G.H.– You’d have to check that, whether we did
or not. I just think we kept the landmarks. But they suggested it had to be a
different organization structure to implement the powerful provisions that were
in that 1966 act.
Were you pleased with that
solution?
Oh, I was very pleased with the way it turned
out, yes. Weren’t you, Bill?
W.E.– Now what do you want me to say?
G.H.– Whatever you think.
W.E.– Well, when you talk about the Office of
History and Archeology, you’re getting to the Ernest Connally times. And Ernest
Connally came in, I think, with the thought that he was going to be up with
everybody else. But he still had to fight for his programs. And it came to the
fact that the Park Service was forced to look at its own [historic] structures
and to see whether they were of importance. Well, the park superintendents were
appalled. And George has a story about Udall who had some buildings he wanted
protected and the superintendent just … tore them down. The idea, for instance,
that along the South Rim of the Grand Canyon there are concessionaire buildings
that are now regarded as part of the fabric of this country, because they meet
the fifty-year [criteria for significance] and so forth [—that idea produced
conflict].
Well, when Bob Utley started to go out to get
the superintendents to save buildings of that nature, the superintendents said,
“Who the heck are you? Those backcountry buildings and ranger structures and so
forth are our buildings. And if I want to tear them down, I’m going to tear them
down.” Ted Swem and I were up in Alaska. And there was a battle going on in
there as one of the structures in, what do they call it now in Alaska?
G.H.– Denali.
W.E.– Denali, right. Well, a guy had gone up
there and was one of the earliest people to bring back word of what a place it
was. So his cabin was still there, and Ted and I were boating on the river that
ran through. The remains of that original cabin were off to the side. And Ted
said to the superintendent, “Goddamn it. And now you let it fall down, but
you’re going to save it.” He said, “Well, why would you want to save it? I took
a picture of it for gosh sake. It’s just an old cabin. It’s ours.” The point is
it doesn’t [matter if they are] “our” buildings we are talking about if they’re
fifty years old or whatever and so forth.
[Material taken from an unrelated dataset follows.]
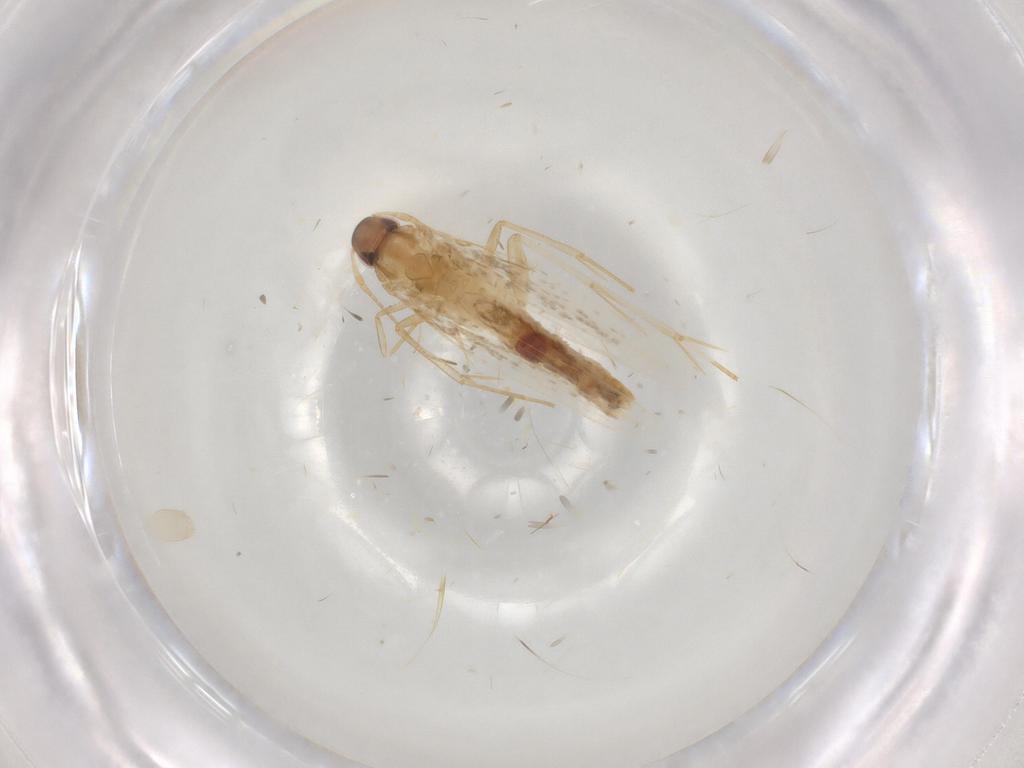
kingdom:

So it took a long time. In fact, I guess it had
to take a new generation to come along to really elevate the Park Service
concern for history within the parks, and the same way with outside. If they
[the old park structures] meet the standards, we’ve got to protect them. But the
superintendents and Bob Utley got into the issue of backcountry cabins where
superintendents really started to fight, because Bob said, “These cabins meet
the criteria.” And the superintendent said, “Don’t tell me what to do with my
cabins.”
So you are talking about not
only an educational process, but changing a mind-set.
W.E.– It’s a matter of all of those people had
to pass on and we needed a new set, I think. And Bob’s irritation with [the old
attitude], I think, was why he left the Park Service for another job. It seemed
at the time unbelievable that Bob would leave.